Dead Memories (D.I. Kim Stone #10)(46)



‘Mitch…’

‘I know,’ he said, smiling.’ You love me too.’

‘Not as much as the doc,’ she said. ‘But you’re on the Christmas card list.’

‘Well, that’s…’

His words trailed away as her phone began to ring.

‘Stace,’ she answered. ‘You get the email from the doc?’

‘Yeah, boss, gonna look at it in just a minute but need to run a couple of things by you. Still trying to find next of kin for our car victims, but there’s something else.’

‘Go on,’ Kim said, moving back out to the corridor.

‘The cracker wrapper in Mark Johnson’s throat. I don’t get it. I’ve been through every news report, twice, and I can’t find mention of it anywhere.’

‘Trust me, it’s significant,’ Kim said, quietly.

‘Exactly. That’s my point,’ the constable argued.

‘Stace, you’re not—’

‘If he didn’t get the detail from the news reports then where did he get it from?’

Shit, she saw Stacey’s point. Where else was there a wealth of information on her childhood?

Kim ended the call with a pretty good idea of where to go next.





Sixty





So far Penn had waited in the stuffy council office for twenty minutes for one of the two women behind the desk to become free.

The blonde, who seemed to be sorting two people to the brunette’s one, occasionally glanced at him in a ‘shouldn’t be too long now’ kind of way.

He had watched people pay their rent, report blocked pipes, shout about neighbours, collect keys and one woman had made an urgent request for money to buy sanitary towels. The blonde had taken a couple of pounds from her own purse and handed it over.

‘Sorry to keep you,’ she said as his turn finally came.

‘No problem. I’d like to talk to you about a property on Hollytree.’

‘Hollytree?’ she asked with surprise. Obviously not that many people expressed an interest in moving to that particular estate.

He shook his head and held up his ID. ‘I want to talk about the flat where the two—’

‘I know the one,’ she said in a lower voice as she looked behind him to the queue continuing to form. It appeared her colleague had only one speed and it wasn’t in the higher numbers.

‘It’s yours, isn’t it?’ he asked.

She raised one eyebrow. ‘As opposed to?’

‘It’s not housing association?’

Penn knew that most councils had sold off property to housing associations to fund other projects before finding themselves woefully short of social housing just a few years later.

She shook her head. ‘There are no properties on Hollytree with a housing association. They’re all still council owned,’ she said. Penn could hear the silent ‘lucky us’ attached to the statement.

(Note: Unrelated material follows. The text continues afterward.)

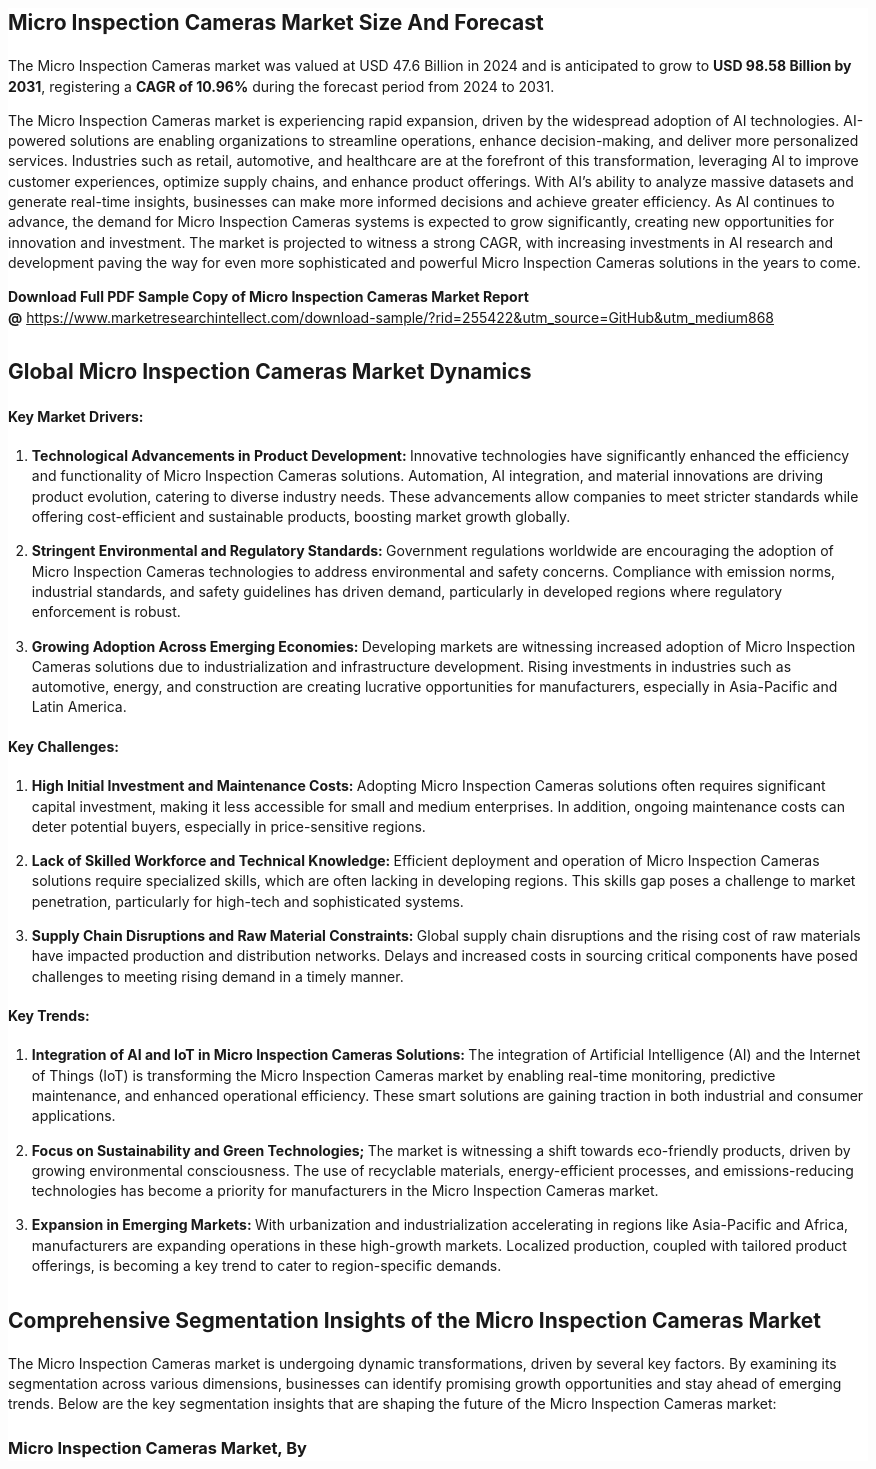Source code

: <h2>Micro Inspection Cameras Market Size And Forecast</h2><p>The Micro Inspection Cameras market was valued at USD 47.6 Billion in 2024 and is anticipated to grow to <strong>USD 98.58 Billion by 2031</strong>, registering a <strong>CAGR of 10.96%</strong> during the forecast period from 2024 to 2031.</p><p>The Micro Inspection Cameras market is experiencing rapid expansion, driven by the widespread adoption of AI technologies. AI-powered solutions are enabling organizations to streamline operations, enhance decision-making, and deliver more personalized services. Industries such as retail, automotive, and healthcare are at the forefront of this transformation, leveraging AI to improve customer experiences, optimize supply chains, and enhance product offerings. With AI’s ability to analyze massive datasets and generate real-time insights, businesses can make more informed decisions and achieve greater efficiency. As AI continues to advance, the demand for Micro Inspection Cameras systems is expected to grow significantly, creating new opportunities for innovation and investment. The market is projected to witness a strong CAGR, with increasing investments in AI research and development paving the way for even more sophisticated and powerful Micro Inspection Cameras solutions in the years to come.</p><p><strong>Download Full PDF Sample Copy of Micro Inspection Cameras Market Report @</strong>&nbsp;<a href="https://www.marketresearchintellect.com/download-sample/?rid=255422&amp;utm_source=GitHub&amp;utm_medium868">https://www.marketresearchintellect.com/download-sample/?rid=255422&amp;utm_source=GitHub&amp;utm_medium868</a></p><h2>Global Micro Inspection Cameras Market Dynamics</h2><h4><strong>Key Market Drivers:</strong></h4><ol><li><p><strong>Technological Advancements in Product Development:&nbsp;</strong>Innovative technologies have significantly enhanced the efficiency and functionality of Micro Inspection Cameras solutions. Automation, AI integration, and material innovations are driving product evolution, catering to diverse industry needs. These advancements allow companies to meet stricter standards while offering cost-efficient and sustainable products, boosting market growth globally.</p></li><li><p><strong>Stringent Environmental and Regulatory Standards:&nbsp;</strong>Government regulations worldwide are encouraging the adoption of Micro Inspection Cameras technologies to address environmental and safety concerns. Compliance with emission norms, industrial standards, and safety guidelines has driven demand, particularly in developed regions where regulatory enforcement is robust.</p></li><li><p><strong>Growing Adoption Across Emerging Economies:&nbsp;</strong>Developing markets are witnessing increased adoption of Micro Inspection Cameras solutions due to industrialization and infrastructure development. Rising investments in industries such as automotive, energy, and construction are creating lucrative opportunities for manufacturers, especially in Asia-Pacific and Latin America.</p></li></ol><h4><strong>Key Challenges:</strong></h4><ol><li><p><strong>High Initial Investment and Maintenance Costs:&nbsp;</strong>Adopting Micro Inspection Cameras solutions often requires significant capital investment, making it less accessible for small and medium enterprises. In addition, ongoing maintenance costs can deter potential buyers, especially in price-sensitive regions.</p></li><li><p><strong>Lack of Skilled Workforce and Technical Knowledge:&nbsp;</strong>Efficient deployment and operation of Micro Inspection Cameras solutions require specialized skills, which are often lacking in developing regions. This skills gap poses a challenge to market penetration, particularly for high-tech and sophisticated systems.</p></li><li><p><strong>Supply Chain Disruptions and Raw Material Constraints:&nbsp;</strong>Global supply chain disruptions and the rising cost of raw materials have impacted production and distribution networks. Delays and increased costs in sourcing critical components have posed challenges to meeting rising demand in a timely manner.</p></li></ol><h4><strong>Key Trends:</strong></h4><ol><li><p><strong>Integration of AI and IoT in Micro Inspection Cameras Solutions:&nbsp;</strong>The integration of Artificial Intelligence (AI) and the Internet of Things (IoT) is transforming the Micro Inspection Cameras market by enabling real-time monitoring, predictive maintenance, and enhanced operational efficiency. These smart solutions are gaining traction in both industrial and consumer applications.</p></li><li><p><strong>Focus on Sustainability and Green Technologies;&nbsp;</strong>The market is witnessing a shift towards eco-friendly products, driven by growing environmental consciousness. The use of recyclable materials, energy-efficient processes, and emissions-reducing technologies has become a priority for manufacturers in the Micro Inspection Cameras market.</p></li><li><p><strong>Expansion in Emerging Markets:&nbsp;</strong>With urbanization and industrialization accelerating in regions like Asia-Pacific and Africa, manufacturers are expanding operations in these high-growth markets. Localized production, coupled with tailored product offerings, is becoming a key trend to cater to region-specific demands.</p></li></ol><div class="article-main__content" data-test-id="publishing-text-block"><h2>Comprehensive Segmentation Insights of the Micro Inspection Cameras Market</h2><p>The Micro Inspection Cameras market is undergoing dynamic transformations, driven by several key factors. By examining its segmentation across various dimensions, businesses can identify promising growth opportunities and stay ahead of emerging trends. Below are the key segmentation insights that are shaping the future of the Micro Inspection Cameras market:</p><h3><strong>Micro Inspection Cameras Market, By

‘So, what’s the history with the place?’ Penn asked. Few council properties remained empty for long. Even ones on Hollytree.

‘Don’t even ask,’ she said, rolling her eyes. ‘Last occupant was a fifty-six-year-old man on the sex register for kiddy porn. Got a lot of shi… trouble from the neighbours and played the ‘I am innocent victim’ card for all it was worth until a guy two floors below couldn’t find his seven-year-old and broke down the guy’s door.’

‘And?’ he asked.

‘Kid was sitting on the sofa with his top off eating a bag of Haribos.’

‘Jesus,’ Penn said, feeling sick to his stomach.

‘Dad rounded up some mates and gave him what for.’

‘Dead?’

She shook her head. ‘Not quite but it’s safe to say he’ll never live independently again.’

Understandably there was little sympathy in her voice.

He considered for a moment. He’d established there was no housing association linked to the property despite the brief lucid moment he’d shared with the neighbour. So, had he been wrong to listen to her, to trust that the police officer guarding the door had been wrong? To pursue something guided only by the ramblings of a seriously ill old lady.

He remembered a time when he was seventeen and Jasper was only two.

They had both been in the lounge, he watching telly and his brother staring around the room as usual. He had become very agitated pointing to a corner of the room above the dog’s toy basket. Both his mother and father had searched the corner and had eventually given up and left the room.

Jasper had been distraught and had continued to point, until Penn had gone over to the corner himself and started to look. Like his parents he had found nothing but had figured the kid had to know something. One at a time he took the toys out of the dog’s basket and showed them to his brother who had watched intently. The last but one item, a Kong toy designed to hold treats for their springer spaniel, had contained a trapped, angry wasp. Had the dog gone near, most likely it would have been stung. Penn had taken the toy to the window and had shaken the wasp free. His brother’s smile had said it all.

So, no, he didn’t think he was in the wrong for pursuing the woman’s lead.

‘Has anyone taken the keys to look around the property?’ he asked.